In 2011's "Take Me Home Tonight," Pratt played Kyle Masterson, Wendy Franklin's (Anna Faris) boyfriend, who Pratt called "an unlovable douchebag" during an interview for the film's debut. Though the '80s-set comedy didn't hit big with audiences, Pratt met and fell in love with co-star Faris while shooting in 2007. Insider reported that at the premiere of the film, Pratt said, "This is a pretty spectacular moment for us, to be able to come to this movie that we met on and fell in love making." While Pratt and Faris have since divorced, the two have remained friends and found new partners (via USA Today).

Pratt's Parks and Rec audition blew away the show's creators

When Pratt first appeared as Andy Dwyer in the first season of "Parks and Recreation" in 2009, he was Ann Perkins' (Rashida Jones) lazy boyfriend with two broken, fully cast-wrapped legs who asked Leslie Knope (Amy Poehler) to pass him his "itch stick" (via YouTube).
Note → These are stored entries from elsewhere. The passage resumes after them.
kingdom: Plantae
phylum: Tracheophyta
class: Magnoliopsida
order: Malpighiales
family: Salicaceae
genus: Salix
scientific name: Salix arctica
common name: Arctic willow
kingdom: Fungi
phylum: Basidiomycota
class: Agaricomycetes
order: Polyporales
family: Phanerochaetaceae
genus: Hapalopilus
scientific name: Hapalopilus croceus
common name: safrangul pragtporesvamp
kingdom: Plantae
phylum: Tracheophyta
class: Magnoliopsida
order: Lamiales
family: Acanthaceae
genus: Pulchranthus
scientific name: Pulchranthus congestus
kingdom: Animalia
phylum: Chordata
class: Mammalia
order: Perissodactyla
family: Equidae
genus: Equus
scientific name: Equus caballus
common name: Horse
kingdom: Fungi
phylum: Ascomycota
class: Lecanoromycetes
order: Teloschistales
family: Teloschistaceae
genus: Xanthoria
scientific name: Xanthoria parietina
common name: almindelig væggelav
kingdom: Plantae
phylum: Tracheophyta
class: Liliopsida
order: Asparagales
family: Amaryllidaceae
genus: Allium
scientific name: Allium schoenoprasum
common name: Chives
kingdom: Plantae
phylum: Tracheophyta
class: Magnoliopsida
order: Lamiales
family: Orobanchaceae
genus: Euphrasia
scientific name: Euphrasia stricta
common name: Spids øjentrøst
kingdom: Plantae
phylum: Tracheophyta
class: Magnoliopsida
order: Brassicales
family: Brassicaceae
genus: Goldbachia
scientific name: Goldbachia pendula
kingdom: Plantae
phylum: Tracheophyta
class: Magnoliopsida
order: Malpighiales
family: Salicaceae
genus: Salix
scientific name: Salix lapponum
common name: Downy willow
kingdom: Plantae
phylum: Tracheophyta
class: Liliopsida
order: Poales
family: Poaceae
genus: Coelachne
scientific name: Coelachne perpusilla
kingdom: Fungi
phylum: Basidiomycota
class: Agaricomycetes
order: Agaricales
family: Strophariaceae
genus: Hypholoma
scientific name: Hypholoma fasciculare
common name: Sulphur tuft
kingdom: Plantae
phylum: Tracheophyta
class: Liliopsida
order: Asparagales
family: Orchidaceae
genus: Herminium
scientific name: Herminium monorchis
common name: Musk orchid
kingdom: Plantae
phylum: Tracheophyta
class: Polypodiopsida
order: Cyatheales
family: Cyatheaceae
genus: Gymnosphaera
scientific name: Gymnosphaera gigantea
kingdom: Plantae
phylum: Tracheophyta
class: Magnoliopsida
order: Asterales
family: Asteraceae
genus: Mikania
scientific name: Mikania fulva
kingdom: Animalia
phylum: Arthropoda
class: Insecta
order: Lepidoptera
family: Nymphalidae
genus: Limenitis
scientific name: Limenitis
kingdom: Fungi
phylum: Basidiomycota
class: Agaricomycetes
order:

The character would evolve, falling in love with April (Aubrey Plaza) and finding employment as a kids' TV show host as Johnny Karate.

Andy was originally intended to be on the show for a six-episode arc, but show creators Greg Daniels and Michael Schur soon realized they had cast an actor who could bring much more to the role than they intended. "Almost at the point of the audition we were like, 'Oh, we have to reconceive this, because this guy's the funniest person we've ever seen. We're not letting that guy go,"' Schur told Entertainment Weekly. He added that even alongside comedic talents like Poehler, Plaza, and Aziz Ansari, "Pratt is very often the best improviser in the cast, which is really saying something."

Pratt played Andy until the show's series finale in 2015, just as his film career was taking off and he was making box office juggernauts.